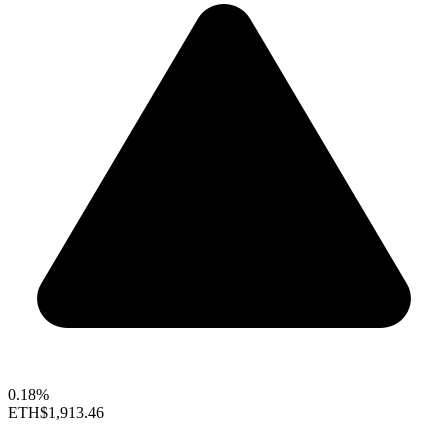
0.18%
ETH
$1,913.46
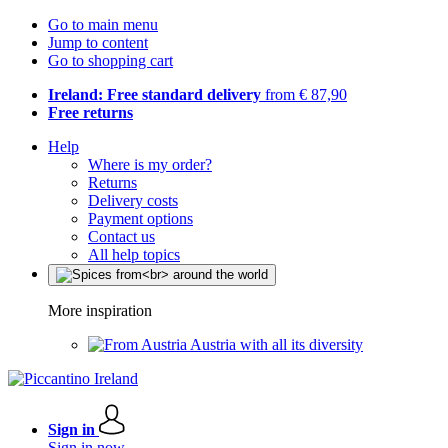
Go to main menu
Jump to content
Go to shopping cart
Ireland: Free standard delivery
from € 87,90
Free returns
Help
Where is my order?
Returns
Delivery costs
Payment options
Contact us
All help topics
More inspiration
Austria with all its diversity
Sign in
Sign in now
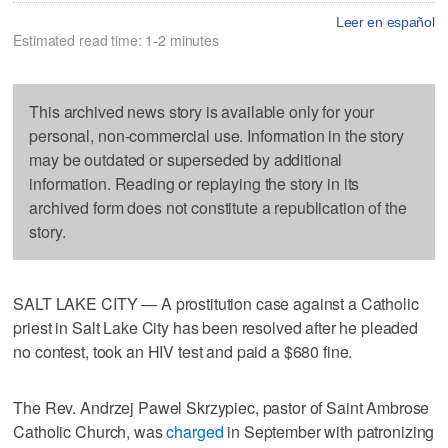
Leer en español
Estimated read time: 1-2 minutes
This archived news story is available only for your
personal, non-commercial use. Information in the story
may be outdated or superseded by additional
information. Reading or replaying the story in its
archived form does not constitute a republication of the
story.
SALT LAKE CITY — A prostitution case against a Catholic
priest in Salt Lake City has been resolved after he pleaded
no contest, took an HIV test and paid a $680 fine.
The Rev. Andrzej Pawel Skrzypiec, pastor of Saint Ambrose
Catholic Church, was
charged
in September with patronizing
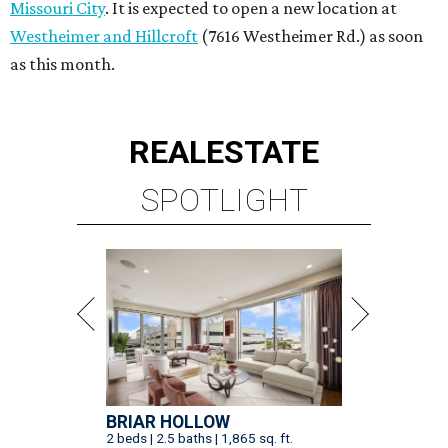
Missouri City
. It is expected to open a new location at
Westheimer and Hillcroft
(7616 Westheimer Rd.) as soon
as this month.
REAL
ESTATE
SPOTLIGHT
BRIAR HOLLOW
2 beds | 2.5 baths | 1,865 sq. ft.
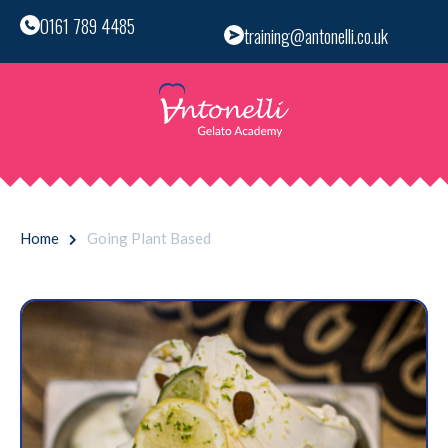
0161 789 4485
training@antonelli.co.uk
Home
Going Plant Based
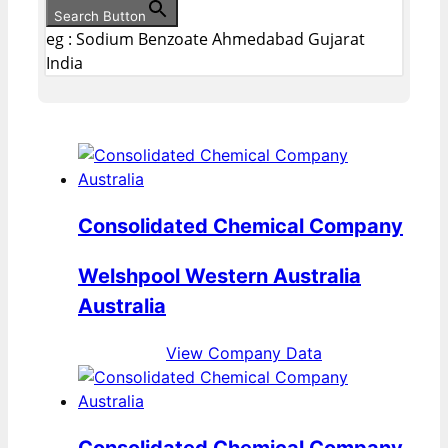
Search Button
eg : Sodium Benzoate Ahmedabad Gujarat
India
Consolidated Chemical Company
Welshpool Western Australia
Australia
View Company Data
Consolidated Chemical Company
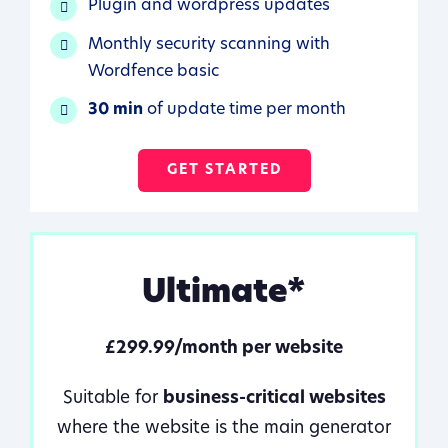
Plugin and wordpress updates
Monthly security scanning with
Wordfence basic
30 min
of update time per month
GET STARTED
Ultimate*
£299.99/month per website
Suitable for
business-critical websites
where the website is the main generator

Task prompt »
Write the records above out again exactly, with no pictures in your copy.

Output of the task »
0.18%
ETH
$1,913.46
Go to main menu
Jump to content
Go to shopping cart
Ireland: Free standard delivery
from € 87,90
Free returns
Help
Where is my order?
Returns
Delivery costs
Payment options
Contact us
All help topics
More inspiration
Austria with all its diversity
Sign in
Sign in now
Leer en español
Estimated read time: 1-2 minutes
This archived news story is available only for your
personal, non-commercial use. Information in the story
may be outdated or superseded by additional
information. Reading or replaying the story in its
archived form does not constitute a republication of the
story.
SALT LAKE CITY — A prostitution case against a Catholic
priest in Salt Lake City has been resolved after he pleaded
no contest, took an HIV test and paid a $680 fine.
The Rev. Andrzej Pawel Skrzypiec, pastor of Saint Ambrose
Catholic Church, was
charged
in September with patronizing
Missouri City
. It is expected to open a new location at
Westheimer and Hillcroft
(7616 Westheimer Rd.) as soon
as this month.
REAL
ESTATE
SPOTLIGHT
BRIAR HOLLOW
2 beds | 2.5 baths | 1,865 sq. ft.
0161 789 4485
training@antonelli.co.uk
Home
Going Plant Based
Search Button
eg : Sodium Benzoate Ahmedabad Gujarat
India
Consolidated Chemical Company
Welshpool Western Australia
Australia
View Company Data
Consolidated Chemical Company
Plugin and wordpress updates
Monthly security scanning with
Wordfence basic
30 min
of update time per month
GET STARTED
Ultimate*
£299.99/month per website
Suitable for
business-critical websites
where the website is the main generator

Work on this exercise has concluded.